Stored items from a collection:
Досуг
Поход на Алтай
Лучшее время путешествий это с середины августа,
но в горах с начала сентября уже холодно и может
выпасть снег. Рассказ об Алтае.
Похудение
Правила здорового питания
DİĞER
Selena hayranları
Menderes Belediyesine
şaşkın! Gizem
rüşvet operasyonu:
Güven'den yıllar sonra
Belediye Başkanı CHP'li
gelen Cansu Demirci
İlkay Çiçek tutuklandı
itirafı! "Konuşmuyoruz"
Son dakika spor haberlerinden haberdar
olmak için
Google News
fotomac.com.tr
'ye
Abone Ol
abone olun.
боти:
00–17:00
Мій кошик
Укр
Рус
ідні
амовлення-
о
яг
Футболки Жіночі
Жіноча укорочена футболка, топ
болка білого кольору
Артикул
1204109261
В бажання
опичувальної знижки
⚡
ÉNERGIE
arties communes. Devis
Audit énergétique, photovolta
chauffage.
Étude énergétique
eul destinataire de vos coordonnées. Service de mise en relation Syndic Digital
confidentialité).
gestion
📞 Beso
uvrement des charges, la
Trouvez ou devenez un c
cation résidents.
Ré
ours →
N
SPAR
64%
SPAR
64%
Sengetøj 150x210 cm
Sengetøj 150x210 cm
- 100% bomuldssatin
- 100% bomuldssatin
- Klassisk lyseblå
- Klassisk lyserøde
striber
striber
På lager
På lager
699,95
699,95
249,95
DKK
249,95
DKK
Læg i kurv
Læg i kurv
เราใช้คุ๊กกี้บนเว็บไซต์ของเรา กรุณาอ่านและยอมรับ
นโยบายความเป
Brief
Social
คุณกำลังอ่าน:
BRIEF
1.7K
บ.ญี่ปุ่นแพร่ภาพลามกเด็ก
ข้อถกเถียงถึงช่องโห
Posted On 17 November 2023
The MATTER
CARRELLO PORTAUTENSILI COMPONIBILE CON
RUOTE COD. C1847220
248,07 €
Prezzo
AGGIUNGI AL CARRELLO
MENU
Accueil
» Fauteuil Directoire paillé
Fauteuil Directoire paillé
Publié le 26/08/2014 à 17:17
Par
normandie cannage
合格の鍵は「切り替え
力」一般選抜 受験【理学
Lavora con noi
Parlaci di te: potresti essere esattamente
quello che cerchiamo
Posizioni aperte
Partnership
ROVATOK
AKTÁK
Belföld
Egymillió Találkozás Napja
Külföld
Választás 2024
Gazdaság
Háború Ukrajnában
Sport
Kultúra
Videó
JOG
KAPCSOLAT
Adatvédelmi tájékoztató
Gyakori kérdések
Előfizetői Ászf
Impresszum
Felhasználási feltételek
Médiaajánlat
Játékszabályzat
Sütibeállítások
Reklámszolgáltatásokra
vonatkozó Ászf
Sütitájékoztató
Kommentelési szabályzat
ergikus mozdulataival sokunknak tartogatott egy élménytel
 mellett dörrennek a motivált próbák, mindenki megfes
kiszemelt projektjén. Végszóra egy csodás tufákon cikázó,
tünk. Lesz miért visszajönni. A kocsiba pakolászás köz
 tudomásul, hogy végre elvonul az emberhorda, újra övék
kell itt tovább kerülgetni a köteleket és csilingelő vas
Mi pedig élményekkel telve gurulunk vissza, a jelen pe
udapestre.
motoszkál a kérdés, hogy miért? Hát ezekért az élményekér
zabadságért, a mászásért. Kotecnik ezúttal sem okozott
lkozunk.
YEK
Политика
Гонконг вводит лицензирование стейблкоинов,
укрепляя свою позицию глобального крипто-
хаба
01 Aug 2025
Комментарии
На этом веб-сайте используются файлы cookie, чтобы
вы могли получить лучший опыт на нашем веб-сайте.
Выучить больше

WHAT YOU NEED TO DO:
The answer is the line containing "arties communes. Devis" together with every line after it in the records, repeated exactly and with nothing else.

ANSWER BELOW:
arties communes. Devis
Audit énergétique, photovolta
chauffage.
Étude énergétique
eul destinataire de vos coordonnées. Service de mise en relation Syndic Digital
confidentialité).
gestion
📞 Beso
uvrement des charges, la
Trouvez ou devenez un c
cation résidents.
Ré
ours →
N
SPAR
64%
SPAR
64%
Sengetøj 150x210 cm
Sengetøj 150x210 cm
- 100% bomuldssatin
- 100% bomuldssatin
- Klassisk lyseblå
- Klassisk lyserøde
striber
striber
På lager
På lager
699,95
699,95
249,95
DKK
249,95
DKK
Læg i kurv
Læg i kurv
เราใช้คุ๊กกี้บนเว็บไซต์ของเรา กรุณาอ่านและยอมรับ
นโยบายความเป
Brief
Social
คุณกำลังอ่าน:
BRIEF
1.7K
บ.ญี่ปุ่นแพร่ภาพลามกเด็ก
ข้อถกเถียงถึงช่องโห
Posted On 17 November 2023
The MATTER
CARRELLO PORTAUTENSILI COMPONIBILE CON
RUOTE COD. C1847220
248,07 €
Prezzo
AGGIUNGI AL CARRELLO
MENU
Accueil
» Fauteuil Directoire paillé
Fauteuil Directoire paillé
Publié le 26/08/2014 à 17:17
Par
normandie cannage
合格の鍵は「切り替え
力」一般選抜 受験【理学
Lavora con noi
Parlaci di te: potresti essere esattamente
quello che cerchiamo
Posizioni aperte
Partnership
ROVATOK
AKTÁK
Belföld
Egymillió Találkozás Napja
Külföld
Választás 2024
Gazdaság
Háború Ukrajnában
Sport
Kultúra
Videó
JOG
KAPCSOLAT
Adatvédelmi tájékoztató
Gyakori kérdések
Előfizetői Ászf
Impresszum
Felhasználási feltételek
Médiaajánlat
Játékszabályzat
Sütibeállítások
Reklámszolgáltatásokra
vonatkozó Ászf
Sütitájékoztató
Kommentelési szabályzat
ergikus mozdulataival sokunknak tartogatott egy élménytel
 mellett dörrennek a motivált próbák, mindenki megfes
kiszemelt projektjén. Végszóra egy csodás tufákon cikázó,
tünk. Lesz miért visszajönni. A kocsiba pakolászás köz
 tudomásul, hogy végre elvonul az emberhorda, újra övék
kell itt tovább kerülgetni a köteleket és csilingelő vas
Mi pedig élményekkel telve gurulunk vissza, a jelen pe
udapestre.
motoszkál a kérdés, hogy miért? Hát ezekért az élményekér
zabadságért, a mászásért. Kotecnik ezúttal sem okozott
lkozunk.
YEK
Политика
Гонконг вводит лицензирование стейблкоинов,
укрепляя свою позицию глобального крипто-
хаба
01 Aug 2025
Комментарии
На этом веб-сайте используются файлы cookie, чтобы
вы могли получить лучший опыт на нашем веб-сайте.
Выучить больше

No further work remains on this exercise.